This a follow-up to a previous question.
How can I optimize this query so that it does not perform a full table scan?
SELECT Employee.name FROM Employee WHERE Employee.id <> 1000;
.
explain SELECT Employee.name FROM Employee WHERE Employee.id <> 1000;
+----+-------------+-------------+------+---------------+------+---------+------+------+-------------+
| id | select_type | table | type | possible_keys | key | key_len | ref | rows | Extra |
+----+-------------+-------------+------+---------------+------+---------+------+------+-------------+
| 1 | SIMPLE | Employee | ALL | PRIMARY | NULL | NULL | NULL | 5000 | Using where |
+----+-------------+-------------+------+---------------+------+---------+------+------+-------------+
(Empoyee.id is the primary key, in case that isn’t clear.)
Have a covering index for name and id, and it should be able to fulfill the query using the index. This might be faster, because there’s a good chance the entire index will already be in memory, while a table scan is more likely to need to go to disk.

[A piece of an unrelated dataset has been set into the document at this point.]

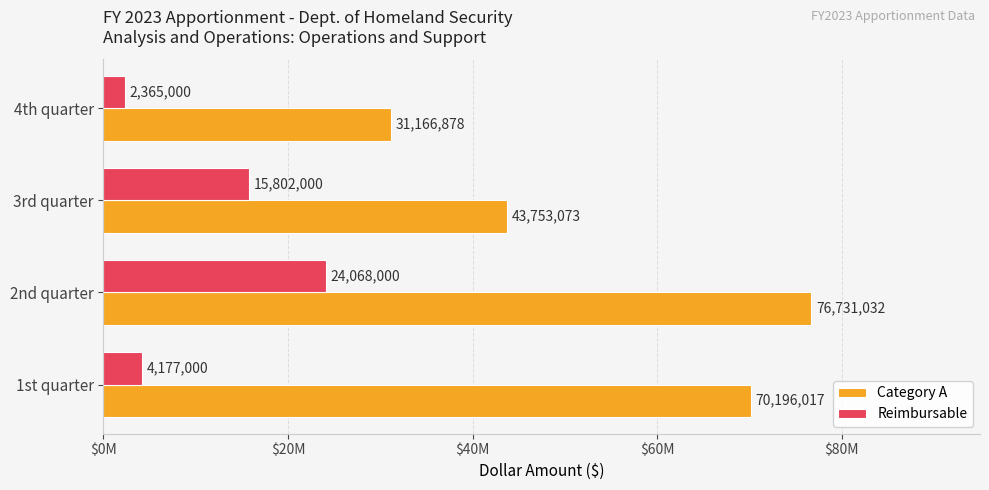

What is the minimum value shown in the chart?

2365000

Because of the low (non-existent) selectivity of your where clause you may need to provide a hint to get the database to use your index. I’m a sql server guy, and so I’m not sure of the syntax needed in mysql to hint an index, or even if mysql is able to take advantage of a covering index in this manner.
That said, I doubt you can get much improvement: you’re returning every row but one. You should expect that to need to scan the table.